Congenital Heart Disease: common mixing Flashcards
Which conditions are known as ‘blue and breathless’
AVSD (complete)
Complex congenital heart disease (e.g. tricuspid atresia)
Outline complete AVSD
Most commonly seen in children with Down syndrome
- Defect in the middle of the heart with a single five-leaflet valve across the entire atrioventricular junction and tends to leak
- The large defect leads to pulmonary hypertension
Features of complete AVSD:
- Present at antenatal USS screening
- Cyanosis at birth or heart failure at 2-3 weeks
- NO murmur heard, lesion detected on Echocardiography
- Always a superior axis on the ECG
MANAGEMENT: treat heart failure medically and surgical repair at 3-6 months
Outline tricuspid atresia
In this condition, only the left ventricle is effective.
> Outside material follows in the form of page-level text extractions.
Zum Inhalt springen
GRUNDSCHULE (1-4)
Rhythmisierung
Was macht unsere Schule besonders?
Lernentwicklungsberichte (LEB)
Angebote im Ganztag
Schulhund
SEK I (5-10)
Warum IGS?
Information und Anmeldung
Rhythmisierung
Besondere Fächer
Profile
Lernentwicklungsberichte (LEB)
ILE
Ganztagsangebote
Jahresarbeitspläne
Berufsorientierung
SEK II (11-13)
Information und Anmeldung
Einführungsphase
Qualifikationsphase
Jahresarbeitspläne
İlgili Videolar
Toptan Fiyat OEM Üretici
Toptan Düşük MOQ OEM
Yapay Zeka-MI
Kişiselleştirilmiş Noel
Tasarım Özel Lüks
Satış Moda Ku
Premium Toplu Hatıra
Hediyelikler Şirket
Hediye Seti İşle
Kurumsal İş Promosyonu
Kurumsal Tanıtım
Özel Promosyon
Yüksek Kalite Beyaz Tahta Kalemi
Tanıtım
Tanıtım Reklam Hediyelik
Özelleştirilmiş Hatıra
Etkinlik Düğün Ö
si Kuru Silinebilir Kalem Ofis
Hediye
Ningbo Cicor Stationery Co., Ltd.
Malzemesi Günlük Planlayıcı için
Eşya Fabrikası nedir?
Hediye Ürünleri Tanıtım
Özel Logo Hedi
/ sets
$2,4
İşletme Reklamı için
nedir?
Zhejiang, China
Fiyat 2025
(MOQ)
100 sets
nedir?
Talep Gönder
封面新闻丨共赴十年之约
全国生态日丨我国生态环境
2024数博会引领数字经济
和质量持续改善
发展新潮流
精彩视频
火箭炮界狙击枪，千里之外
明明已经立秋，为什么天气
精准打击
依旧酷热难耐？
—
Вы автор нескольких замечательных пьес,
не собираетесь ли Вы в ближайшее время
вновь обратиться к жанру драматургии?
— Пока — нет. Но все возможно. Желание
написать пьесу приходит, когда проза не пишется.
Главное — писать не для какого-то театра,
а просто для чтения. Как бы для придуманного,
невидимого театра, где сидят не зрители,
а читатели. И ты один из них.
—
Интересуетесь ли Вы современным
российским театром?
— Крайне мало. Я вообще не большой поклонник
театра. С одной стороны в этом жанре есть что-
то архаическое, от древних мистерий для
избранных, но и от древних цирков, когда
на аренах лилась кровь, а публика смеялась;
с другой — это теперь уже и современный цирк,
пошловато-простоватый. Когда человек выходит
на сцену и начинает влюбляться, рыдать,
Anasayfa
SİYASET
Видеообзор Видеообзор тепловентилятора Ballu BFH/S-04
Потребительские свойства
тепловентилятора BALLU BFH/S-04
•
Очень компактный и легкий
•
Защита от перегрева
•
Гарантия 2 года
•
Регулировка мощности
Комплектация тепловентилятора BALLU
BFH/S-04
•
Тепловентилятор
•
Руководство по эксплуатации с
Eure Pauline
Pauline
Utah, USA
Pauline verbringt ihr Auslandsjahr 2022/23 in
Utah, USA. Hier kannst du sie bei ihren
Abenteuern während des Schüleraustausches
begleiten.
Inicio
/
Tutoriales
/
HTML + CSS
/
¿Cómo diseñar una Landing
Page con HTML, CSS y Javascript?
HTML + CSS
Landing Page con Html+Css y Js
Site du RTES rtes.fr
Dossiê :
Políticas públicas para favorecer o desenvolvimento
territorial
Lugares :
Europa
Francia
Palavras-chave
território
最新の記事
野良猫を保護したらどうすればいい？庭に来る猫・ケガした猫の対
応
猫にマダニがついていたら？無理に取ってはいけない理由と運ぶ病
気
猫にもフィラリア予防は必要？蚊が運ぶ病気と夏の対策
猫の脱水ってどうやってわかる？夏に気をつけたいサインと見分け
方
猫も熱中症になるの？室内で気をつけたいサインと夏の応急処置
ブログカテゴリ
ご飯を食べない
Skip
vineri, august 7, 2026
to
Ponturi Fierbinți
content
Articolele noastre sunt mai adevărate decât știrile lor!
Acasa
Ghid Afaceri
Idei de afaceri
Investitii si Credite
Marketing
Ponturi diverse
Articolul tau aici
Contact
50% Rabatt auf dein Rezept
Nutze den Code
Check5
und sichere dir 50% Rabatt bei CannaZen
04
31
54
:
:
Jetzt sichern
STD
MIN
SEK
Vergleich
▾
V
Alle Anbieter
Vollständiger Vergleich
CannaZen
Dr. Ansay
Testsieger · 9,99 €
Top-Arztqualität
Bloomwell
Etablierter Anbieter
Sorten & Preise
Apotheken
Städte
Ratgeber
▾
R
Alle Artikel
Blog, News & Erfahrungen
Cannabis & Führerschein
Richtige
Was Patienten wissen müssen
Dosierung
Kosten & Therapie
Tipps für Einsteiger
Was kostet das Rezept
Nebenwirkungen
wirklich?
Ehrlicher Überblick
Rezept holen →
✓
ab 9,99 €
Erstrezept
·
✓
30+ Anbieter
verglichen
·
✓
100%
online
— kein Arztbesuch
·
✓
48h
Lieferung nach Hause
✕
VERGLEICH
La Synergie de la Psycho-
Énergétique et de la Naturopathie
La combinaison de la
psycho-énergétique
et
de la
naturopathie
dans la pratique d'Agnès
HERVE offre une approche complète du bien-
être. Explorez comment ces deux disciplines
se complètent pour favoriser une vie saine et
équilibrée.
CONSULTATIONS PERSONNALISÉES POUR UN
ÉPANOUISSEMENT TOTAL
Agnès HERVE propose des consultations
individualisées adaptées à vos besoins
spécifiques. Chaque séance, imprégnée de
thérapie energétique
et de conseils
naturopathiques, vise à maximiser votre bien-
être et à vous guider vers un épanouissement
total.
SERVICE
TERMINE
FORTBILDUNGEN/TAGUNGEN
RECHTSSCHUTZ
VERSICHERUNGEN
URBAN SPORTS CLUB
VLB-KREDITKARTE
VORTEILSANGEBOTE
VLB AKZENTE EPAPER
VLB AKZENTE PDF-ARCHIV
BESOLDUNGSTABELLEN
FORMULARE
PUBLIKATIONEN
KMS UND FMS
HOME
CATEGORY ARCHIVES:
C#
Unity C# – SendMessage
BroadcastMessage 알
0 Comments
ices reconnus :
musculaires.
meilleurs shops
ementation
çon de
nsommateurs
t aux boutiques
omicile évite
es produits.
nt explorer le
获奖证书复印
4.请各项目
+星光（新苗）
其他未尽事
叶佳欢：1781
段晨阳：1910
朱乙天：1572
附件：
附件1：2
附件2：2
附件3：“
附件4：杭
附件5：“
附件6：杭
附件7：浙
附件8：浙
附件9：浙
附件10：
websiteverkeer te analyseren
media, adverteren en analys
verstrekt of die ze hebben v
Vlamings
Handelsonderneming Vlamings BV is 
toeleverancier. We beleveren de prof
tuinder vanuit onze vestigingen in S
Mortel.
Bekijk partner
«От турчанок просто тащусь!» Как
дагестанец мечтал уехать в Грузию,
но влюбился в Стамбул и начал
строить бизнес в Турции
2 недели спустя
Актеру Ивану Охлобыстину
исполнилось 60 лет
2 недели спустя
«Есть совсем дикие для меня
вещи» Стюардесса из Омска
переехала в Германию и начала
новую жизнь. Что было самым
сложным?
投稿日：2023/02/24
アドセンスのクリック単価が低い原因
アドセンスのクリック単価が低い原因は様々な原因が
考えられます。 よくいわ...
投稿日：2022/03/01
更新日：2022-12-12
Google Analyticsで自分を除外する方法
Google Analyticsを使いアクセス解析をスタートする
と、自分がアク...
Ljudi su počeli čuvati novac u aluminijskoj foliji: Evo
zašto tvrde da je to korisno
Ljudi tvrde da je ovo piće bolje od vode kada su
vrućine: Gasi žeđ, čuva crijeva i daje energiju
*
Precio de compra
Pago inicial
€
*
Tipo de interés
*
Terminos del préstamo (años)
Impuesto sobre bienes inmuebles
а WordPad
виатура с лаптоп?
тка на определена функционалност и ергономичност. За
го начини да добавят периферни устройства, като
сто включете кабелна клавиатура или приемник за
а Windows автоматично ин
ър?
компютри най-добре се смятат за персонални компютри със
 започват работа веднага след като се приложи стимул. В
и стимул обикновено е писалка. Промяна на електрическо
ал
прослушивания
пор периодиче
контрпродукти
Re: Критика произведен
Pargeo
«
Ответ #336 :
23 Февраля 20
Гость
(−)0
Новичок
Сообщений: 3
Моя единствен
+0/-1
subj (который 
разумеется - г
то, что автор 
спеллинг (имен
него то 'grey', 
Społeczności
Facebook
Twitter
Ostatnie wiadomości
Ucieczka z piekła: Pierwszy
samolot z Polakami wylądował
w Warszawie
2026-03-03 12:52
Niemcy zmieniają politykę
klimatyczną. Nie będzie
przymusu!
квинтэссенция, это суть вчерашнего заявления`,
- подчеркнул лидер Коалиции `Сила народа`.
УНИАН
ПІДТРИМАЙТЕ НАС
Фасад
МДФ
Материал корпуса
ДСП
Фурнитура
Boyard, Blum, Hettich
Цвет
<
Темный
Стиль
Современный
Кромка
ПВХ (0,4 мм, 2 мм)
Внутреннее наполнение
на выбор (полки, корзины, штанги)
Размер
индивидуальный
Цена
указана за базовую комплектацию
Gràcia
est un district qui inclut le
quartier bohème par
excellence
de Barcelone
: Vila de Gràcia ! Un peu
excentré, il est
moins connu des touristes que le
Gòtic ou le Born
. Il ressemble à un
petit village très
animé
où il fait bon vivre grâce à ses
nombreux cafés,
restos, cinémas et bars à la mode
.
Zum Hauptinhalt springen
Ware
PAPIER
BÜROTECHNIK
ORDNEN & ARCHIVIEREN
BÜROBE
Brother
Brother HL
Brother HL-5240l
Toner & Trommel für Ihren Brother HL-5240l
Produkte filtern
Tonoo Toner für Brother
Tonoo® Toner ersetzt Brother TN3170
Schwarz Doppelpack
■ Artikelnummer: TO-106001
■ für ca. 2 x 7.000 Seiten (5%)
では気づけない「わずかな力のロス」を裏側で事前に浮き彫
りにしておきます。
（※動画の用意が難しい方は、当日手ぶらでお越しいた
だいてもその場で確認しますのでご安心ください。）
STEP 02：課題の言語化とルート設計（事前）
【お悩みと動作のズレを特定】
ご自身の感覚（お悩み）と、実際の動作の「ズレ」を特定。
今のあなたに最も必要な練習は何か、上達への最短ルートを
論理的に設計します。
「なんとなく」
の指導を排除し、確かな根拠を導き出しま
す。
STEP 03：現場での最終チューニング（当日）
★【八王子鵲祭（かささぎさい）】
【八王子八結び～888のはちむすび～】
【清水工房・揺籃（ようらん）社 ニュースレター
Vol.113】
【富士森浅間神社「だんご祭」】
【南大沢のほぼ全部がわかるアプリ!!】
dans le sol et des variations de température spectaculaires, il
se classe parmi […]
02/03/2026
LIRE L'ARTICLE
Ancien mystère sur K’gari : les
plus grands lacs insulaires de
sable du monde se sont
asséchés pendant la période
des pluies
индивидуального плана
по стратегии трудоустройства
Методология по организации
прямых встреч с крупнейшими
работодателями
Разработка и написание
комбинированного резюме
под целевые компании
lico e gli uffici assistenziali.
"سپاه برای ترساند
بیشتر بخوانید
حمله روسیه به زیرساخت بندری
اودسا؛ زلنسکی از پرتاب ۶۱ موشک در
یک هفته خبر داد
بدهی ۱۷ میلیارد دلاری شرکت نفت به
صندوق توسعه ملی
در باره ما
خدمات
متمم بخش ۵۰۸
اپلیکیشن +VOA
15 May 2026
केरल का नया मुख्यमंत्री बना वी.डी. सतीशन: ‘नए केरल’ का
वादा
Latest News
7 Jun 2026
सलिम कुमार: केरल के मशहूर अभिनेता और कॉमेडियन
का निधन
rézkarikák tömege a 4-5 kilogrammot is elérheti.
The right ventricle is small and non-functional
This is due to complete absence of the tricuspid valve
Presentation of tricuspid atresia
- Common mixing of systemic and pulmonary venous return in the left atrium
- Cyanosis in the newborn period if duct-dependent
- The child may be well at birth and then become cyanosed or breathless
- Ejection systolic murmur- loudest at the left upper sternal edge
- Prominent apical impulse
Management of tricuspid atresia
Early palliation to maintain a secure supply of blood to the lungs at low pressure by:
- Blalock-Taussig shunt insertion – between the subclavian and pulmonary arteries
- Pulmonary artery banding operation- to reduce pulmonary blood flow if breathless
IMPORTANT: complete corrective surgery is NOT possible in most cases because there is only one functioning ventricle
Operations can be performed to:
- Connect the SVC to the pulmonary artery (Glenn or Hemi-Fontan)- after 6 months of age
- Connect the IVC to the pulmonary artery (Fontan) – at 3-5 years
Thus, the left ventricle drives blood around the body and systemic venous pressure supplies blood to the lungs.
The Fontan procedure helps relieve cyanosis and removes the long-term volume load on the single functional ventricle.